Pimentel told Border Report that she has had numerous online meetings and conference calls with the Biden transition team and she said they have listened to her concerns: namely not to release too many people all at once and overload volunteers, and to carefully screen all new arrivals for symptoms of coronavirus to keep border communities safe.

“I’m very encouraged to see the new administration working to see that this process is safe and legal and humane for all,” Pimentel said.

“I’m very happy,” Rangel-Samponaro said Thursday night upon hearing the news that Browsville was one of the ports where MPPs would cross into the United States. “It’s very religious overall inside the camp. A lot of ‘Thank you God,'” she said.

Sister Norma Pimentel is seen on Sept. 4, 2020, helping a volunteer boy serve dinner at the Humanitarian Respite Center in McAllen, Texas. The facility has had a lull in migrants since MPP was implemented and has offered free meals and overnight stays to homeless people this past year. Now it is gearing up to receive more migrant. (Border Report File Photo/Sandra Sanchez).

Pimentel’s organization also runs the Humanitarian Respite Center in downtown McAllen, Texas, a repurposed former night club that in early summer 2019 helped the 1,000 migrants the Border Patrol was releasing every day with a promise to appear in upcoming immigration court hearings. And for the past two weeks, the facility has been receiving from 50 to 150 released migrants.

She said this is because of dangerous conditions in the northern Mexican state of Tamaulipas, where drug cartels control much activity and that has resulted in Mexican officials refusing to take back migrants under the age of 7 or those with conditions, like pregnant women, who could suffer there.

Luis Alonzo Cerna Marquez, of Honduras, and his son, Luis Fernandez, floated a tire across the Rio Grande illegally into South Texas and were released by Border Patrol officials on Feb. 3, 2021. They were waiting at the Humanitarian Respite Center in McAllen, Texas, for bus fare to join relatives in Virginia.
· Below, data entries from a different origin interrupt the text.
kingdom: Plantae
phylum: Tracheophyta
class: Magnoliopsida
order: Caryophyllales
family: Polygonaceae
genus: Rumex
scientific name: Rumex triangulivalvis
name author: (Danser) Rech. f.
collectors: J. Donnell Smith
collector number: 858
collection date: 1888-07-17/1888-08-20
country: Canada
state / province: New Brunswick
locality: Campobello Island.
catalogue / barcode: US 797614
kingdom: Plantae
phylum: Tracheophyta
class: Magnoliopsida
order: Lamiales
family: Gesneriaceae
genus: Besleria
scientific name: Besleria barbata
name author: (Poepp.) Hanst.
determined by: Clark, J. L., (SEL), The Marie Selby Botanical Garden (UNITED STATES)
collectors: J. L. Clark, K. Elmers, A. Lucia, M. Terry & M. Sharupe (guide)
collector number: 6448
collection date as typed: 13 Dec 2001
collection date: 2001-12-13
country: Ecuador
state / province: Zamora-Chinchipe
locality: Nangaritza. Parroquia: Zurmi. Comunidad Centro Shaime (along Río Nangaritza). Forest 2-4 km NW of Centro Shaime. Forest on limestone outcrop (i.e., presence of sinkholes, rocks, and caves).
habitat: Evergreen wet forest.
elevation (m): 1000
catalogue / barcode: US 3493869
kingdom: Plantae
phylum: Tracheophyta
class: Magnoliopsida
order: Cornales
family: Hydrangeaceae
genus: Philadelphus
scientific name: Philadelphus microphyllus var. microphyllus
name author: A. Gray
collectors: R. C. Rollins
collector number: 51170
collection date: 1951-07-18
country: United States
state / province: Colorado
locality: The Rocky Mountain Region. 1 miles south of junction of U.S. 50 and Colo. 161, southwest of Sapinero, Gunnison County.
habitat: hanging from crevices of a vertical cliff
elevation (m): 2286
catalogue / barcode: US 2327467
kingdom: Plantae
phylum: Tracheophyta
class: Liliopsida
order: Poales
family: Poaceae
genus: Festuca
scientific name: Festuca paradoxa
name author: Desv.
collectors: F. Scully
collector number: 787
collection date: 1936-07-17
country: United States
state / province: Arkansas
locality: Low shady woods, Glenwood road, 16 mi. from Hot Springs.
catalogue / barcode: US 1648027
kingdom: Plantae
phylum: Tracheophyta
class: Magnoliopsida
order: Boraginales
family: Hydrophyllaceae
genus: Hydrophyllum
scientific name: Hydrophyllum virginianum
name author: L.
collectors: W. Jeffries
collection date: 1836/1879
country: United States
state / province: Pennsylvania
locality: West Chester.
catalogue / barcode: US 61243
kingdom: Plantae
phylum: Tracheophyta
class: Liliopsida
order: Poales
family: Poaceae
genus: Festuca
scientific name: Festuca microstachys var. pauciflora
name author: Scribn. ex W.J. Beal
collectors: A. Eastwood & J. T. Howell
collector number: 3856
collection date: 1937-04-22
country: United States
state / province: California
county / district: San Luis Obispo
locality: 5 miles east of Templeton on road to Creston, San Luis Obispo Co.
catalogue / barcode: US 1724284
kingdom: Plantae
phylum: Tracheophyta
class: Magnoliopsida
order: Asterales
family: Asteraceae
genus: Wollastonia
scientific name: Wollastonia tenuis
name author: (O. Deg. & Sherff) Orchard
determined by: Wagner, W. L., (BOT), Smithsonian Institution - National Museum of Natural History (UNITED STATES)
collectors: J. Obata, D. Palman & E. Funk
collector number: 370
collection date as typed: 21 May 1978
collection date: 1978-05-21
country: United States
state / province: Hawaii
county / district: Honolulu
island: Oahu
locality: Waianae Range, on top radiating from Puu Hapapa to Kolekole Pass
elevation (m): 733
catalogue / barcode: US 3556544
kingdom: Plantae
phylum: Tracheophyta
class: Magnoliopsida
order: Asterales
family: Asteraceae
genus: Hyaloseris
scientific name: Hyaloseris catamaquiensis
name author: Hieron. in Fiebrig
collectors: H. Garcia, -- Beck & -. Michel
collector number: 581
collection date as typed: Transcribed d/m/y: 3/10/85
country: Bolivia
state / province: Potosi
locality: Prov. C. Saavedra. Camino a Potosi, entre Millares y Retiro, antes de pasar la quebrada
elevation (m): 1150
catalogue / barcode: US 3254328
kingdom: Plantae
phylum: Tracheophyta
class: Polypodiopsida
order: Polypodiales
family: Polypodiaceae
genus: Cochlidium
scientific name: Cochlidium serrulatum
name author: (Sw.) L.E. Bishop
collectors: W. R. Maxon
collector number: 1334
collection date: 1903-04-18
Alonzo Cerna Marquez of Honduras. (Border Report Photo/Sandra Sanchez)

Now, she said, handling just a hundred or so MPPs will be much easier. And she said she has spoken with Border Patrol officials who have said those not crossing at legal ports of entry .

Cuellar told Border Report that although Laredo isn’t in the first-tier of ports of entry to receive released MPPs, he said it is expected to receive them in the upcoming months.